Tarefa proposta 1
No texto sobre competência e habilidades, a que a competência está sempre associada, segundo a citação de Carvalho (2011)?
Tarefa proposta 2
Dê continuidade ao texto sobre competência e habilidades a partir da última frase apresentada.

Texto para análise
● ● ● ● ●
Exemplo de tais habilidades encontra-se na Matriz de Referência do SIMAVE- PROEB de Língua Portuguesa para o 9º ano do Ensino Fundamental e do 1º ao 3º ano do Ensino Médio, que apresenta os descritores de habilidades e que será discutida no capítulo 3. Perrenoud (1999, p. 26) ainda sustenta que as habilidades “fazem parte da competência”: “Por ser muito competente é que um especialista pode resolver rapidamente certos problemas simples, sem precisar pensar, integrando de forma ágil uma impressionante série de parâmetros”.

E o autor conclui:

Uma competência pressupõe a existência de recursos mobilizáveis, mas não se confunde com eles, pois acrescenta-se aos mesmos ao assumir sua postura em sinergia com vistas a uma ação eficaz em determinada situação complexa (PERRENOUD, 1999, p. 28)

Entendemos que tais recursos equivalem às habilidades mobilizadas pelo sujeito e, no caso específico da competência leitora, cabe ao leitor mobilizar as habilidades de leitura bem como os conhecimentos necessários para compreensão dos textos.

A competência, então, considerada a partir dos apontamentos de Perrenoud, será entendida como a confluência harmônica e orquestrada de várias habilidades, segundo Carvalho (2011):

O termo competência refere-se a um conjunto de habilidades desenvolvidas harmonicamente, caracterizando uma função específica. Sempre que dizemos “Vou procurar um mecânico, mas tem de ser competente"; ou "...ele é mesmo um advogado competente", estamos nos referindo a um conjunto de saberes e a várias habilidades que garantem o exercício de uma função. Por isso, a competência é sempre associada a uma função (profissão): ser professor, médico, engenheiro, leitor, pedreiro, administrador... Ela se manifesta na ação. (CARVALHO, 2011, p. 59)

O trabalho de leitura na escola, se tomado do ponto de vista do desenvolvimento de habilidades, parece encontrar referência também em Bazerman (2005, p. 32), quando ele afirma que, para desempenhar uma função, isto é, para se ter uma determinada competência, será preciso “descobrir quais habilidades são necessárias” para isso. Identificando tais habilidades, será possível determinar o que é preciso aprender para desempenhar a função competentemente.

O reconhecimento da importância de um trabalho pedagógico pautado pela aquisição e desenvolvimento de habilidades para a construção de uma competência encontra-se expresso nos documentos oficiais da educação do Brasil e, conforme atestam Jurado e Rojo (2006):

Reafirmando as Diretrizes, os PCNEM e os PCN+ (Brasil/SEMTEC, 1999, p. 72; 2002) definem que o aluno egresso do ensino médio deverá ter desenvolvido capacidades que lhe garantam o conhecimento sobre as diversas manifestações da linguagem verbal, de modo a posicionar-se em relação a elas, compreendê-las, aplicá-las ou transformá-las, conforme se pode ver no quadro referente às competências gerais envolvidas no uso da

língua, em especial aquelas que dizem respeito aos eixos da representação e da contextualização sociocultural (JURADO E ROJO, 2006, p. 39).
● ● ● ● ●
Dados fornecidos
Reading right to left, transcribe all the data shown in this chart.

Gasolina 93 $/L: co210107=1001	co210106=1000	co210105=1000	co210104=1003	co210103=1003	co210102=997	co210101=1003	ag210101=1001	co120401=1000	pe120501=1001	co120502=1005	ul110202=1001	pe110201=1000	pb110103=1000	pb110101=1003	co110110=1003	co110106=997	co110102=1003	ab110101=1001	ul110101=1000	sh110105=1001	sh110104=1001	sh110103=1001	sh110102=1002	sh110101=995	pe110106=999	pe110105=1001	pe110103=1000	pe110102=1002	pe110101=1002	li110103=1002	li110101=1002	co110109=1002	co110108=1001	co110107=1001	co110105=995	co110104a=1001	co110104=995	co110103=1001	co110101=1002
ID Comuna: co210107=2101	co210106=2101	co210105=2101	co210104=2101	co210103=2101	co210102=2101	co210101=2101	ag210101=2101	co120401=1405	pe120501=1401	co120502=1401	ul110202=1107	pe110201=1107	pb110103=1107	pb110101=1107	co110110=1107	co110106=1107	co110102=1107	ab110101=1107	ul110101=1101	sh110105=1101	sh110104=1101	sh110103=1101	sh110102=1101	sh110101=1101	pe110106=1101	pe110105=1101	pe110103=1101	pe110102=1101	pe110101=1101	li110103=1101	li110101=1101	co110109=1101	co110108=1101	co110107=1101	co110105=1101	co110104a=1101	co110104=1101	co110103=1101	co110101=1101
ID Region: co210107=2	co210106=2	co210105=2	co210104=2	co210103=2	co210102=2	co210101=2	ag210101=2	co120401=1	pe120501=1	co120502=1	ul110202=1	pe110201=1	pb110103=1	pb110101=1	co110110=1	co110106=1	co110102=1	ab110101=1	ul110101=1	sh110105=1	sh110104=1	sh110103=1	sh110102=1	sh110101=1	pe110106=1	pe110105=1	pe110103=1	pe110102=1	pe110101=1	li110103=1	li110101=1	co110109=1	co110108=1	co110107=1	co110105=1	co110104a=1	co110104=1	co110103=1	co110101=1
● ● ● ● ●
Área de resposta 1
A uma função (profissão).

Área de resposta 2
E nos parece ser esse o sentido adotado por Antunes (2010) ao propor que o trabalho com textos, na escola, esteja lastreado pela análise que, segundo a autora, tem por finalidade o desenvolvimento de três competências: para a compreensão, para a própria análise e para os usos da fala e da escrita. Interessa-nos particularmente o que a pesquisadora defende acerca da competência para a compreensão, posto que as habilidades de leitura com as quais lidamos no presente estudo concorrem para a construção da competência leitora, ou seja, a competência para a compreensão.

De fato não parece haver outro caminho senão o da competência. As exigências atuais, muito mais que noutras épocas, recaem sobre pessoas capazes de atuarem socialmente, com versatilidade, com criatividade, com fluência, com desenvoltura, com clareza e consistência, na discussão, na análise e na condução das mais diferentes situações sociais – do espaço familiar ao espaço do trabalho. Isso desloca, necessariamente, os objetivos do ensino da língua na direção da reflexão investigadora, da análise dos usos sociais da língua – escrita e falada, verbal e multimodal – e da aplicabilidade relevante do que se ensina, do que se aprende (ANTUNES, 2010, p. 52).

De qualquer modo, a competência deve ser “construída” por meio da aprendizagem, isto é, por meio da aquisição, desenvolvimento e consolidação de habilidades.